(Stored data entries)
-*-*-

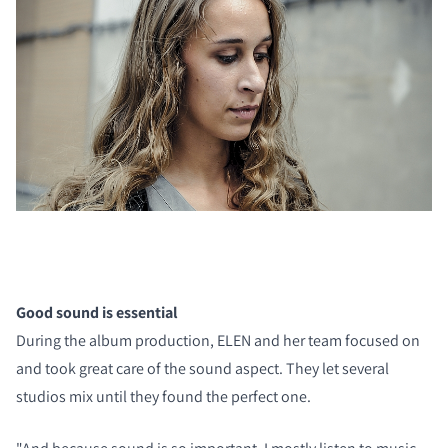
Good sound is essential
During the album production, ELEN and her team focused on
and took great care of the sound aspect. They let several
studios mix until they found the perfect one.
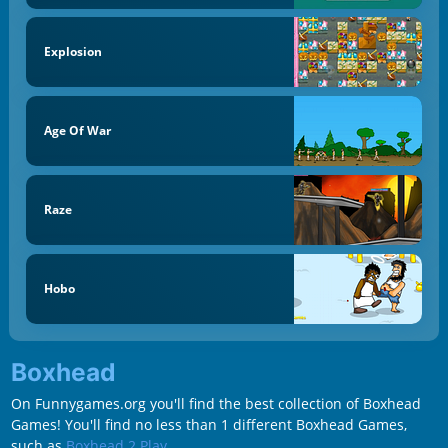
Explosion
Age Of War
Raze
Hobo
Boxhead
On Funnygames.org you'll find the best collection of Boxhead
Games! You'll find no less than 1 different Boxhead Games,
such as
Boxhead 2 Play
.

-*-*-

- [Work to be completed]:
Print every line above once more, exactly. Omit the pictures.

- [Result for this task]:
Good sound is essential
During the album production, ELEN and her team focused on
and took great care of the sound aspect. They let several
studios mix until they found the perfect one.
Explosion
Age Of War
Raze
Hobo
Boxhead
On Funnygames.org you'll find the best collection of Boxhead
Games! You'll find no less than 1 different Boxhead Games,
such as
Boxhead 2 Play
.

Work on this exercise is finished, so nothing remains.